Recommandation : Excellent

Sortie DVD, Blu-ray – Editions Carlotta
Bonus vidéo : Préface de Pascal-Alex Vincent, cinéaste et enseignant, spécialiste du cinéma japonais et co-auteur du Dictionnaire des acteurs et actrices japonais ; bande-annonce originale, bande-annonce originale 2019.

 

– LA PREMIÈRE MARCHE de HAKIM ATOUI et BAPTISTE ETCHEGARAY- DOCUMENTAIRE.
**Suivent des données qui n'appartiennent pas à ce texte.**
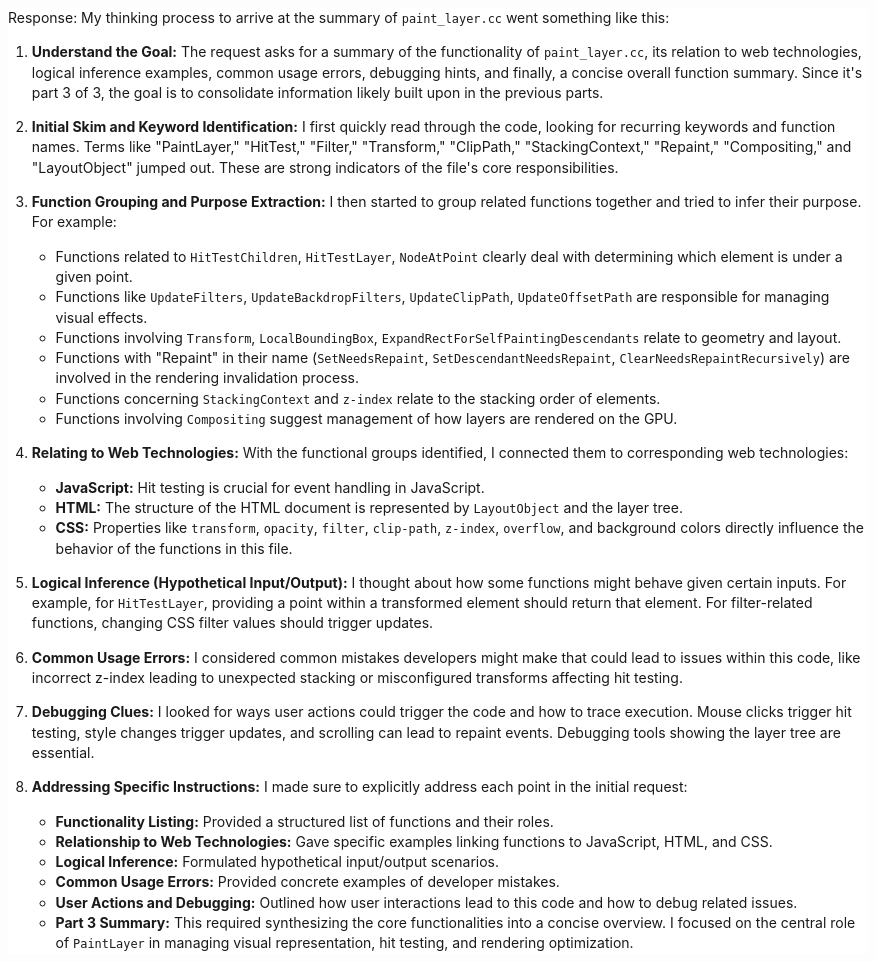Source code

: Response:
My thinking process to arrive at the summary of `paint_layer.cc` went something like this:

1. **Understand the Goal:** The request asks for a summary of the functionality of `paint_layer.cc`, its relation to web technologies, logical inference examples, common usage errors, debugging hints, and finally, a concise overall function summary. Since it's part 3 of 3, the goal is to consolidate information likely built upon in the previous parts.

2. **Initial Skim and Keyword Identification:** I first quickly read through the code, looking for recurring keywords and function names. Terms like "PaintLayer," "HitTest," "Filter," "Transform," "ClipPath," "StackingContext," "Repaint," "Compositing," and "LayoutObject" jumped out. These are strong indicators of the file's core responsibilities.

3. **Function Grouping and Purpose Extraction:**  I then started to group related functions together and tried to infer their purpose. For example:
    * Functions related to `HitTestChildren`, `HitTestLayer`, `NodeAtPoint` clearly deal with determining which element is under a given point.
    * Functions like `UpdateFilters`, `UpdateBackdropFilters`, `UpdateClipPath`, `UpdateOffsetPath` are responsible for managing visual effects.
    * Functions involving `Transform`, `LocalBoundingBox`, `ExpandRectForSelfPaintingDescendants` relate to geometry and layout.
    * Functions with "Repaint" in their name (`SetNeedsRepaint`, `SetDescendantNeedsRepaint`, `ClearNeedsRepaintRecursively`) are involved in the rendering invalidation process.
    * Functions concerning `StackingContext` and `z-index` relate to the stacking order of elements.
    * Functions involving `Compositing` suggest management of how layers are rendered on the GPU.

4. **Relating to Web Technologies:** With the functional groups identified, I connected them to corresponding web technologies:
    * **JavaScript:**  Hit testing is crucial for event handling in JavaScript.
    * **HTML:** The structure of the HTML document is represented by `LayoutObject` and the layer tree.
    * **CSS:**  Properties like `transform`, `opacity`, `filter`, `clip-path`, `z-index`, `overflow`, and background colors directly influence the behavior of the functions in this file.

5. **Logical Inference (Hypothetical Input/Output):** I thought about how some functions might behave given certain inputs. For example, for `HitTestLayer`, providing a point within a transformed element should return that element. For filter-related functions, changing CSS filter values should trigger updates.

6. **Common Usage Errors:**  I considered common mistakes developers might make that could lead to issues within this code, like incorrect z-index leading to unexpected stacking or misconfigured transforms affecting hit testing.

7. **Debugging Clues:**  I looked for ways user actions could trigger the code and how to trace execution. Mouse clicks trigger hit testing, style changes trigger updates, and scrolling can lead to repaint events. Debugging tools showing the layer tree are essential.

8. **Addressing Specific Instructions:** I made sure to explicitly address each point in the initial request:
    * **Functionality Listing:** Provided a structured list of functions and their roles.
    * **Relationship to Web Technologies:** Gave specific examples linking functions to JavaScript, HTML, and CSS.
    * **Logical Inference:**  Formulated hypothetical input/output scenarios.
    * **Common Usage Errors:**  Provided concrete examples of developer mistakes.
    * **User Actions and Debugging:**  Outlined how user interactions lead to this code and how to debug related issues.
    * **Part 3 Summary:** This required synthesizing the core functionalities into a concise overview. I focused on the central role of `PaintLayer` in managing visual representation, hit testing, and rendering optimization.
C’est à Saint-Denis qu'eut lieu le 9 juin 2019 la première Marche des Fiertés dans une ville de banlieue. Pour célébrer cet événement organisé là où personne n’aurait osé l’imaginer, le producteur Hakim Atoui et le journaliste Baptiste Etchegaray décident de se faire documentaristes. Pendant six mois, les deux primo-cinéastes braquent leur caméra sur quatre des jeunes militants des droits LGBT banlieusards chargés de l’organisation de cette marche, inédite dans une ville qui traîne une réputation à des années-lumière du combat LGBT. Dégageant sympathie, émotion et énergie, leur film capte la combativité et la détermination audacieuse de ces jeunes, qu’on voit ici trouver des slogans, distribuer des tracts, coller des affiches, tenter de convaincre les médias d’annoncer leur évènement, etc. Parce que La première Marche est tout le temps sincère, par moments très drôle, et aussi « signifiant » sur notre époque, on peut lui pardonner ses quelques longueurs. Il sort en DVD, agrémenté d’une interview des deux réalisateurs. Édifiant et émouvant.

Recommandation : Bon

Sortie DVD – Editions Outplay
Bonus vidéo : Entretien avec les réalisateurs (38’) ; scènes coupées ; bande-annonce.